CenterPoint CEO Jason Wells also said that if its request to withdraw from an ongoing rate case in Houston is approved by the Texas Public Utility Commission, that the utility will refile the case before June 30, 2025. That new filing would be based on the 2024 calendar year, he said. “Outside of the rate case filing, we intend to continue to seek recovery of capital investments. In the fourth quarter of this year, we anticipate filing to start recovery of both our recent transmission and distribution investments,” he said.
The utility also reported that its capital spending continues apace, and that it has met its near-term targets regarding its actions to shore up its system reliability in the Houston area. That effort is known as the Greater Houston Reliability Initiative. The company also provided an update on its recovery of storm related expenses.
Some of the details from the Oct. 28 analyst call include:
System Reliability
- CEO Wells said that company seeks to spend under a revised System Resiliency Initiative approximately $5 billion from 2026 through 2028. That’s an increase of approximately $2.5 billion over a previous System Resiliency plan that the company has since withdrawn.
- CenterPoint reports that it has exceeded its August 2024 targets for trimming and removing high-risk vegetation; for installing storm-resilient poles; for installing automated electronic trip-saver devices and for other aspects of its Greater Houston Reliability Initiative. Through June 1, 2025, during the second phase of that initiative, CenterPoint plans on installing 25,000 wind-resistant poles and 4,500 automated reliability devices.
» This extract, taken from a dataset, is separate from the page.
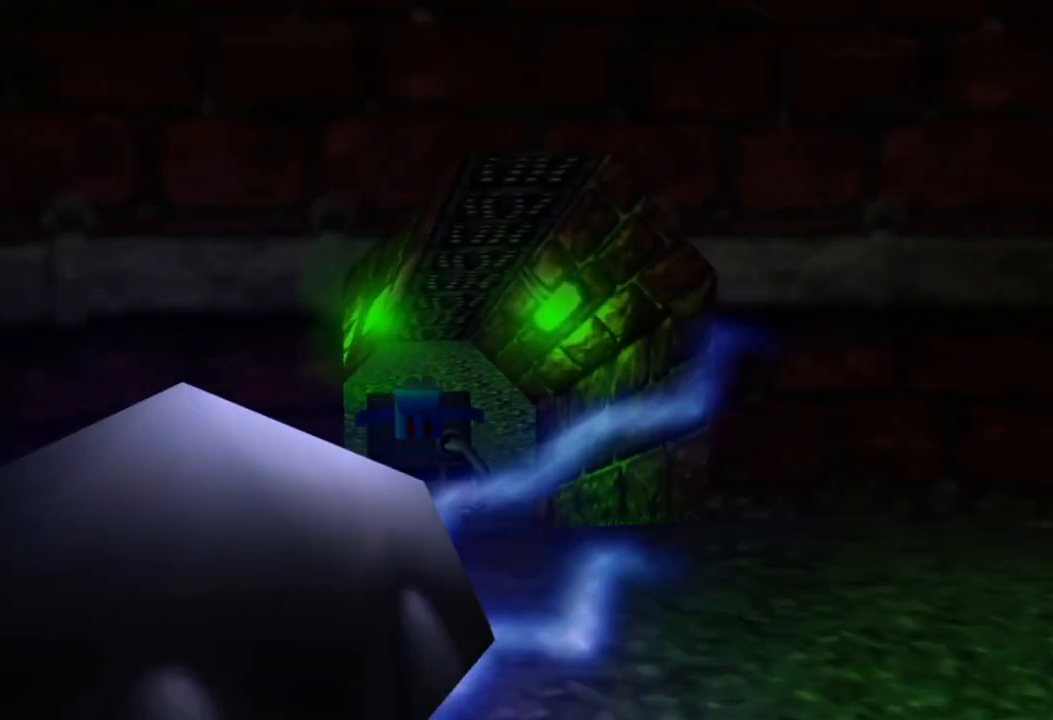
{"buttons": [], "left_stick": "up", "right_stick": "center", "events": []}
It also plans on trimming 4,000 miles of high-risk vegetation, burying underground 400 miles of power lines, and installing 100 weather monitoring stations.
- In response to outcry over its poorly functioning outage tracker during Hurricane Beryl, the company on Aug. 1 launched an updated outage tracker for residential use.
- CenterPoint reports that currently, a bit more than 46 percent of its Houston electric distribution system is underground. On a proportional basis, that’s more than twice the industry average, according to CEO Wells. Mr. Wells said the company eventually could serve 60 percent of its Houston area customers with underground lines.
Overall Capital Spending
- As part of its five-year spending plans — from 2021 through 2025 — CenterPoint plans to make $21.3 billion in capital expenditures, including $13.7 billion on its electric systems across multiple states. It also plans on spending $7.5 billion on its natural gas holdings.
- Over the longer term — from 2021 though 2030 — the company plans to make $47 billion in capital expenditures, including $31.5 billion on its electric systems and $15.3 billion on its natural gas systems.
- Chris Foster, the company’s chief financial officer, told investment analysts that CenterPoint spent $900 million during the third quarter of 2024, excluding expenditures for storm restoration. Year to date, the company has spent approximately $2.6 billion, which represents over 70 percent of its original 2024 capital expenditure target of $3.7 billion.
Storm Recovery Costs
- CFO Foster said that CenterPoint has now accounted for most recovery costs from the Derecho weather event in May and from Hurricane Beryl in July, and he reports that they totally $1.6 billion.
- Mr. Foster says CenterPoint intends to make a filing at the Public Utility Commission in connection with the securitization for the May storm costs in the coming weeks. He said it will make a filing for storm restoration costs associated with Hurricane Beryl in the first half of next year.